There are areas of the brain that incorporate new information, but Kozloski credits much of the brain’s energy to these cycling processes. Since the pattern is cyclical, it’s described as a “closed loop,” rather than the traditional way of thinking, that the brain gets inputs from the world and turns that into outputs as bodily interaction.

In order to test this theory, Kozloski ran the model through IBM’s neural tissue simulator, a set of algorithms that mimics the way neurons fire in the brain.

While we can see brain activity on fMRIs, this research gives us a better understanding of what’s going on in those scans, and makes it easier to study neurological disease.

Kozloski mentions that from an evolutionary perspective, this could be the mechanisms that humans use to predict what could happen in new situations, drawing from past experiences.

But one immediate application of this knowledge could be towards Huntington’s disease research. Since we now have a theory about how neurons orchestrate their communication, we can look at how neurons physically affect each other, as IBM suspects is the case in Huntington’s.

“We’re really stuck when it comes to mental health and neurogenerative disease,” Kozloski said. “Huntington’s is caused by a single gene, but there’s been no progress in understanding of how that gene causes neurodegeneration. ”

But by looking at Huntington’s with the new model in mind, information made by one wrong gene can cascade into misinformation for an entire neural pathway. If the gene makes a mutant protein, and the protein changes how a neuron sends or receives signals, that could cause a chain reaction that affects an innumerable amount of other neurons.
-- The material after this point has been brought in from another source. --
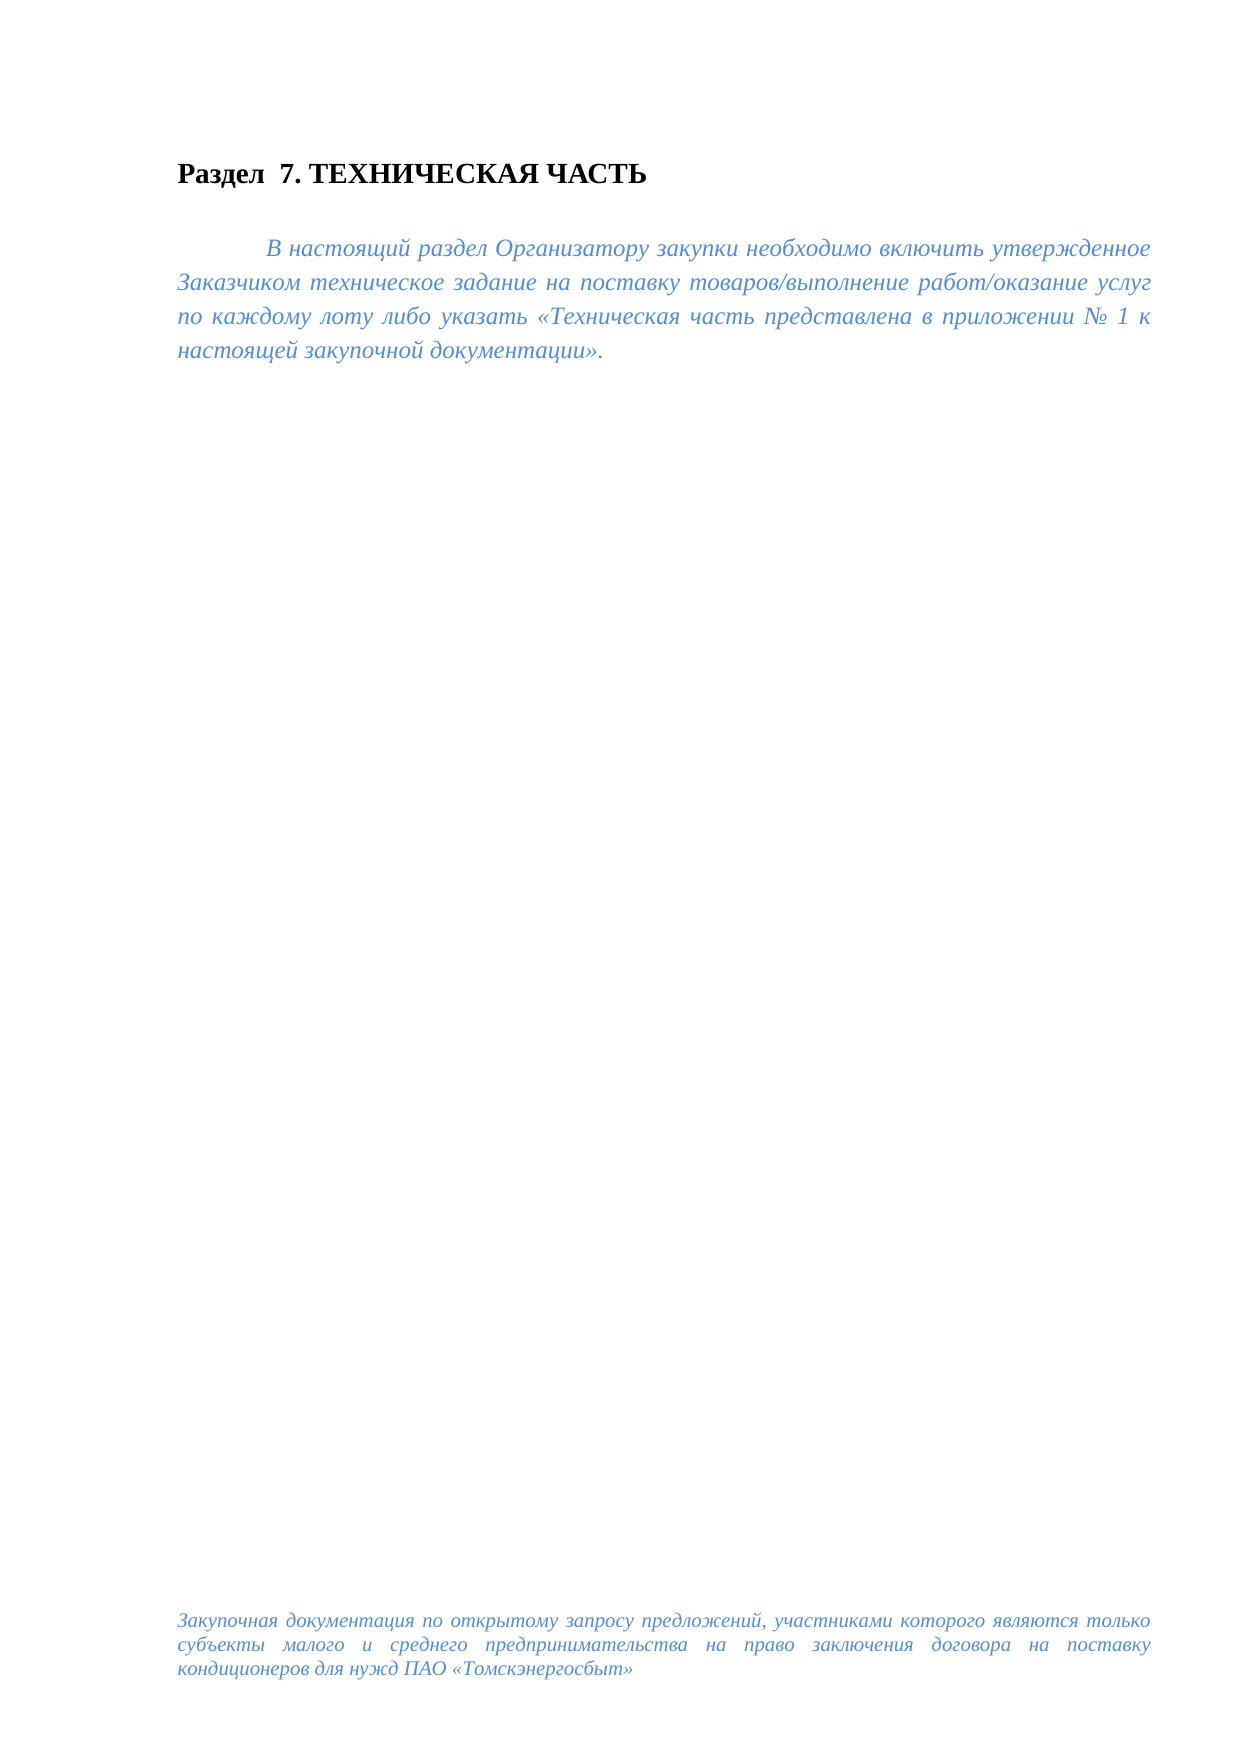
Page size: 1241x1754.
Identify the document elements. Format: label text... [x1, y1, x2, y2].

While this research on Huntington’s is still a hypothesis, Kozloski is optimistic that this model will help the field understand the brain in a new way. He says that the next area of research is to find out how the pathways are chosen, to greater understand the motivations of the brain. And as an evolutionary biologist, he thinks that there’s a specific reason to be found.

“If it wasn’t doing something important,” Kozloski said, “it would have been weeded out long ago.”

This article has been updated to reflect the correct spelling of James Kozloski’s name, and to correct a small grammatical error.